To her great disappointment, she said last week, SETI has not detected the kind of compressed radio signals from afar that nature cannot create but intelligent beings can. Nonetheless, she said she is beyond delighted about how the search for life beyond Earth has become so much more sophisticated, more promising and more mainstream.
Yet Tarter and SETI announced Tuesday morning that its longtime director will step down from that post and turn her efforts to fundraising to keep the organization afloat. Tarter will hand over the director’s reins to Gerry Harp, an expert in quantum mechanics who has been an innovator in using the Northern California radio telescope array that SETI partially owns and has helped run.
Why the move now?
“When we started SETI, we had two goals in mind,” Tarter said, “to search for extraterrestrial intelligence, and to create a center where that search could continue into the future as our technologies, our understandings and our computing powers increased.
“The search is more robust now than ever, but the center is struggling financially. It needs somebody to spend all their time raising funds so the Center for SETI Research itself can be around to understand that signal we are confident will be sent.”
Tarter, 68, was the obvious choice to lead the fundraising effort. Well-respected and honored in the scientific community, she is also known in popular culture as Ellie Arroway, a young woman obsessed with extraterrestrial life, played by actress Jodie Foster in the 1997 movie “Contact.”
Tarter has also long been involved in outreach programs such as SETI@home, which encourages computer owners to help process SETI data on their machines, and has been the principal investigator for two elementary, middle and high school curriculum projects on “Life in the Universe” and evolution funded by NASA, the National Science Foundation and others.
The immediacy of the financial threat became clear last year.

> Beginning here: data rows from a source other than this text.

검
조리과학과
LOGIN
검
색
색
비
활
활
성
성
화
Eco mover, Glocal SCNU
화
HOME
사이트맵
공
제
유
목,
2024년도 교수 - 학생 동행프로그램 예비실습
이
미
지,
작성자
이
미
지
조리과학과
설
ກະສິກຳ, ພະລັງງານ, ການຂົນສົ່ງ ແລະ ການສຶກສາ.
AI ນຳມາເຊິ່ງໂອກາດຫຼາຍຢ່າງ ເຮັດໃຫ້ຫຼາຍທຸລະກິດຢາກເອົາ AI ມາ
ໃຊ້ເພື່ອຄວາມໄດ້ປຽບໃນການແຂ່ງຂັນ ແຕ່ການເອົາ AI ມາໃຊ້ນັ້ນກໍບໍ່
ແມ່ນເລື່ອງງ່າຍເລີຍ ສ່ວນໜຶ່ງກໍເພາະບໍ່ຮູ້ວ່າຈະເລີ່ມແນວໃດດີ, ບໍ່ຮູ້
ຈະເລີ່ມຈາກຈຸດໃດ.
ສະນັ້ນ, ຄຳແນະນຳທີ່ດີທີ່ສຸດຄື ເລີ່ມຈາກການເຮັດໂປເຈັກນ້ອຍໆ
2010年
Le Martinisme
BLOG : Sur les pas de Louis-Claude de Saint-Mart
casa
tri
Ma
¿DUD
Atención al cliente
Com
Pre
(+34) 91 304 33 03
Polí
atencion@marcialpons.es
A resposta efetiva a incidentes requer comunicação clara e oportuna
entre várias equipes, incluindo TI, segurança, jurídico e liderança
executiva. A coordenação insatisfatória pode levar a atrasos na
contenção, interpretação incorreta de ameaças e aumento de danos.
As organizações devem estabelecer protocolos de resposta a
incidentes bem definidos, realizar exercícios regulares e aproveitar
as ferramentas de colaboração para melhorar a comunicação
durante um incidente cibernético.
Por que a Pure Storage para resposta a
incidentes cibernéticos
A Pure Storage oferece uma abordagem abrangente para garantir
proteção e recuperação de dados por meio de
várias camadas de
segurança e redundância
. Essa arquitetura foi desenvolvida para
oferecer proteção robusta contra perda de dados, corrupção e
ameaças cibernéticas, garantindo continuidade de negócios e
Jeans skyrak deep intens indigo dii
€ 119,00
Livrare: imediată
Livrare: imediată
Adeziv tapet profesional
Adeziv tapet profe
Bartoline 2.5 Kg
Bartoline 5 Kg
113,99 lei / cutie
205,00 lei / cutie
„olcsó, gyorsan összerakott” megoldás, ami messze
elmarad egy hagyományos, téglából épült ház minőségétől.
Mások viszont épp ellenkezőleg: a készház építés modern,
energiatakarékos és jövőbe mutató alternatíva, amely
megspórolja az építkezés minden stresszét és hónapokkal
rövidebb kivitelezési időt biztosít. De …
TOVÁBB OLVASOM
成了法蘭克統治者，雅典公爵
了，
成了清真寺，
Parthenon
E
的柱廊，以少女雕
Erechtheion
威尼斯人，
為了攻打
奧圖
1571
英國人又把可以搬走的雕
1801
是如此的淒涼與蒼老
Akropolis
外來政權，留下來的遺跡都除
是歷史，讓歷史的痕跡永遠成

SETI and the University of California at Berkeley jointly operated a sophisticated radio telescope array built with $30 million donated by Microsoft founder Paul Allen and others, primarily from Silicon Valley. The array went into operation in 2007 — a dream come true for those involved in the SETI effort.
But the 42-dish array, which sits on federal lands in Northern California, had to be put into hibernation for six months because of a lack of money. SETI has been short of the $3 million a year it needs to operate the center and the array. The shortfall was in large part caused by cuts in the California state university system and diminishing donations. The Allen Telescope Array resumed operations last year after sufficient donations came in and additional money flowed in from the Air Force, which funded a study into whether the array could be used as part of its system to track satellites and space debris in low-Earth orbit.